Директор недовольным взглядом пригасил запал Тритузного.
– Даже если бы это было и так, – сказал он, не повышая тона, – мы и тогда не перестали бы за него бороться. Иначе для чего же мы здесь? Прежде всего он должен почувствовать, что попал в здоровый, требовательный, но и справедливый коллектив. И что не для экспериментов попал, не в роли кролика подопытного, а для науки жизни. Антон Герасимович, взываю к вашей мудрости; ведь перед нами – человек! Пусть еще маленький, к тому же запущенный, травмированный, но человек. Тот, который еще, быть может, и нас когда-нибудь превзойдет, а то еще и посмеется над нашими педагогическими усилиями: чудаки, мол, были, хотя кое в чем все же разбирались. Сумели использовать свой опыт, своевременно отстояли в человеке человеческое, поддержали детскую чистоту и непорочность…

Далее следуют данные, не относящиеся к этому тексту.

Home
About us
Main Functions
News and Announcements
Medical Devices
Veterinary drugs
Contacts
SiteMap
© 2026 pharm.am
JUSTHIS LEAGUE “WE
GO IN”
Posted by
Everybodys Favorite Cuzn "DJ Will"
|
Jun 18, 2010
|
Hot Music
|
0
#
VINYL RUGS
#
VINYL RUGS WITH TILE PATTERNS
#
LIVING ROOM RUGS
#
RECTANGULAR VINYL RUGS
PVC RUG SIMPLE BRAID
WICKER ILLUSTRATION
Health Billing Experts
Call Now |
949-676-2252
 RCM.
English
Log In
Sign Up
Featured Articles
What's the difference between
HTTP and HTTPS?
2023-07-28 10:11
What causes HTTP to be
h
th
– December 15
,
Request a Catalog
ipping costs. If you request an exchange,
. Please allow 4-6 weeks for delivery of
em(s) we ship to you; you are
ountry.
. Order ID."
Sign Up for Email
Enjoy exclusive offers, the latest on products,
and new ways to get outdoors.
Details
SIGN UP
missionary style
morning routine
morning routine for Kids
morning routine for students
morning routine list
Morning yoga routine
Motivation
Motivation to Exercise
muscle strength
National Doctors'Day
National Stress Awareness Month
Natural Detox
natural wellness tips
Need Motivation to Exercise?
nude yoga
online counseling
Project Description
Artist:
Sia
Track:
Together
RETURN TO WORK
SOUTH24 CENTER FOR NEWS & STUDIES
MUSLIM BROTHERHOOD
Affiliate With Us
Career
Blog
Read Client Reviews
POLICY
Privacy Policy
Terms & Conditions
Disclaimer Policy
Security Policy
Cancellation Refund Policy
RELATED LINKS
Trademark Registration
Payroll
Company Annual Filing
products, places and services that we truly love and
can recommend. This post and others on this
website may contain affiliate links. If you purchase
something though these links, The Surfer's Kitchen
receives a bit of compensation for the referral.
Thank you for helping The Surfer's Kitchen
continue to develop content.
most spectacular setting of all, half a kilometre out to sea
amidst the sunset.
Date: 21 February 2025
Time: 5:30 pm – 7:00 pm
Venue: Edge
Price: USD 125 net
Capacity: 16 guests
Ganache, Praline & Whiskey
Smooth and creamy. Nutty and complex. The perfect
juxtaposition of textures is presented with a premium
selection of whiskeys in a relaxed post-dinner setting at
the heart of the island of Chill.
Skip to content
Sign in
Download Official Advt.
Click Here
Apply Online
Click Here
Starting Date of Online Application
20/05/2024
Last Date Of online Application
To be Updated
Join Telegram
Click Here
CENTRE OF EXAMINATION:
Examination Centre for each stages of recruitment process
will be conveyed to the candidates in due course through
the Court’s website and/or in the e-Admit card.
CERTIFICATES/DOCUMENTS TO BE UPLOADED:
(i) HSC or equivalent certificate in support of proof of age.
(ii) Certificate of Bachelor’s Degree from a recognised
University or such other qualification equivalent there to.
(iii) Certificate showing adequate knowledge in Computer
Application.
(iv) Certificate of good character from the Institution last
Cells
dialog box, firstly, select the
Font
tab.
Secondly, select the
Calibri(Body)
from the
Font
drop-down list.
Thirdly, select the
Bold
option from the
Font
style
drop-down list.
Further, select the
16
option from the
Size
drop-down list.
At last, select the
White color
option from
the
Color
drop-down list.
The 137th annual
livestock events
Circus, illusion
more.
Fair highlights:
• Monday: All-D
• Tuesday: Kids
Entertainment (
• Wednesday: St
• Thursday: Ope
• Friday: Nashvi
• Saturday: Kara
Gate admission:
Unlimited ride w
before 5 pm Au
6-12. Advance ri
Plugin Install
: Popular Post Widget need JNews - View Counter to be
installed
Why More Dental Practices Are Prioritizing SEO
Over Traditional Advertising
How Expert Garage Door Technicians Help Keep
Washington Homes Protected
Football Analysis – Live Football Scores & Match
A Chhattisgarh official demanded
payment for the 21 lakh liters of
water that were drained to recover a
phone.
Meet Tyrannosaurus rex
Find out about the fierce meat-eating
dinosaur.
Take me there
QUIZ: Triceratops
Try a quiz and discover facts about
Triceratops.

– Это он для вас – непорочность? – Тритузный чуть не захохотал. – Да по такому уже тюрьма плачет, а вы тут развели: чистота… хвеномен… дисгармония…
Борис Саввич, хоть и не любил ввязываться в подобные дискуссии, на этот раз все же подал голос:
– Из такого, по-моему, скорее что-то путное выйдет, чем из тихаря-приспособленца, угодника, подхалима. Орешек? Ну и что?
Валерий Иванович весело напомнил Тритузному:
– Как это вы тогда сказали? Этот волка за ухо схватит? И схватит-таки, особенно волка отставшего… Одним словом, с живчиком да с перчиком хлопец! – усмехнулся Валерий Иванович. И снова перешел на официальный тон. – Пусть перед нами действительно дисгармоничный вариант личности, но воспитатели все же мы, а он только воспитанник. Мы вооружены знаниями, опытом, неравнодушием к его судьбе, властью, наконец… у нас на него инструкций тысяча и одна… Конечно, он тоже не дремлет, все время к нам приглядывается: а ну, какие, мол, вы наставники… Каждый ли из вас правдивый, стойкий, принципиальный? Не только ли на словах, а и на деле желает мне добра? С первых же шагов мы должны дать ему почувствовать, что попал он в коллектив людей требовательных, но и справедливых, доброжелательных, тактичных… И с этой точки зрения, я считаю, мы не совсем педагогично обошлись с нашим воспитанником во время посещения комиссии. В частности, это относится к вам, уважаемый Антон Герасимович. Ваши некоторые предположения касательно прошлого Кульбаки были, мягко говоря, безосновательными, а следовательно, и непедагогичными.